One thought, looking at the core schema - maybe an index on the src column in url_alias would help...

mattengland’s picture

I'll implement an option for the behavior when editing a node with an existing alias: leave the alias alone (default), replace it, or add an additional alias.

Is it possible to create a "global" admin option to set a default behavior for all nodes, and then hide the "change" option from the node-creation, or in my case, blog-entry user?

(I would most like choose the "additional alias" option all the time...and I suspect most others would, too.)

I'm managing a group/company of people, and I want all their "knowledge logs" and status reports to present consistent aliases/URLs such that all readers/categorizing agents know how to get to the content. If an editor changes the category of a blog entry, that needs to be reflected automatically in the alias. In such a case, I would want the category-blog sorting to remove the entry from it's list, which I think is outside the scope of the pathauto stuff?

(Is this all making sense? Ask me more if it doesn't.)

I reliaze I'm just one requester among hundreds/thousands. Having said that: I suspect my category of admin/user will grow as more people start using blogs for knowledge-logging in companies (for I get the impression it's still a very new concept not used by many, but I think destined to grow).

-Matt

mikeryan’s picture

Yes, my plan is to make it a global node option, my assumption is that anyone who wants any dynamic aliasing will want everything dynamically aliased.

Right now I'm preparing to finally upgrade my live site to 4.6.0 (the new event module is a lot of work), it'll probably be a couple of weeks before I do anything new with pathauto...

mikeryan’s picture

I've committed a batch of changes to HEAD today...

*ABOUT THIS EXERCISE*. Copy the stretch of the pathauto forum thread above from "I reliaze I'm" through "everything dynamically aliased.", word for word.

*MATERIAL SUPPLIED*.
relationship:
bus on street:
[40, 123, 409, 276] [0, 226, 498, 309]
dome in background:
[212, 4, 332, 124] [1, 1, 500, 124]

*ANSWER BOX*.
I reliaze I'm just one requester among hundreds/thousands. Having said that: I suspect my category of admin/user will grow as more people start using blogs for knowledge-logging in companies (for I get the impression it's still a very new concept not used by many, but I think destined to grow).

-Matt

mikeryan’s picture

Yes, my plan is to make it a global node option, my assumption is that anyone who wants any dynamic aliasing will want everything dynamically aliased.